4. NVIDIA Picks the Humanoid Body (Robotics)
At GTC Taipei, NVIDIA announced Isaac GR00T N1.5 and its first open humanoid robot reference design. The reference system pairs NVIDIA's humanoid foundation models and robotics software with Unitree's H2 Plus humanoid body, Sharpa robotic hands, and two Jetson Thor T5000 modules using Blackwell architecture for on-robot AI compute. 10 The system is aimed first at researchers at places including Ai2, ETH Zurich, Stanford, and UC San Diego, with availability from Unitree expected in late 2026.

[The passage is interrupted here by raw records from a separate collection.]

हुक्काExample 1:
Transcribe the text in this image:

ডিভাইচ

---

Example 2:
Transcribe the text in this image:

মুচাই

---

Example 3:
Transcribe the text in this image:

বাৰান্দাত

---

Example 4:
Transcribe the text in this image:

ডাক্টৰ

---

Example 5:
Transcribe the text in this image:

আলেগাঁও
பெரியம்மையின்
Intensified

The choice is the story. Aelium has covered humanoid robots repeatedly: China's scale in Log 002, battlefield deployment in Log 005, Figure's work metrics in Log 013. NVIDIA is not trying to win the body race directly. It is trying to make the brain, simulation layer, and compute module the part everyone builds around.

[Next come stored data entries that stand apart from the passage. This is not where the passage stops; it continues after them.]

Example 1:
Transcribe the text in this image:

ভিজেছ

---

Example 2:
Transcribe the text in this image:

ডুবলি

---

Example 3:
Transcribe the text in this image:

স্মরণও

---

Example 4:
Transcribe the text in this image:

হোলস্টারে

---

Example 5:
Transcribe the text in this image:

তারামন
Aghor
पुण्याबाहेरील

Unitree gives NVIDIA a pragmatic reference chassis. The company has already shipped consumer, research, and industrial robots at a scale Western rivals mostly have not matched. It is also moving toward public markets, with Chinese state media reporting its STAR Market IPO review has passed. 11 That makes NVIDIA's decision politically loaded as well as technically sensible: the reference humanoid stack for Western researchers is being placed on a Chinese-made body.
Why it matters
NVIDIA won AI by owning the compute layer, then wrapping it in software that made the hardware easier to adopt. The humanoid move follows the same pattern. Let Tesla, Figure, Boston Dynamics, Unitree, and others fight over bodies. NVIDIA wants the default brain, simulator, training pipeline, and edge-compute box. If humanoids become a platform category, the reference design matters.
Reality check
A research system is not a factory deployment. Unitree's scale is strongest in research, education, and lower-cost platforms, not proven general industrial labor. The U.S.-China dimension is a regulatory risk for universities, suppliers, and procurement. And NVIDIA's reference design does not settle the hard robotics problems: dexterity, safety, uptime, maintenance, and useful work outside controlled demos.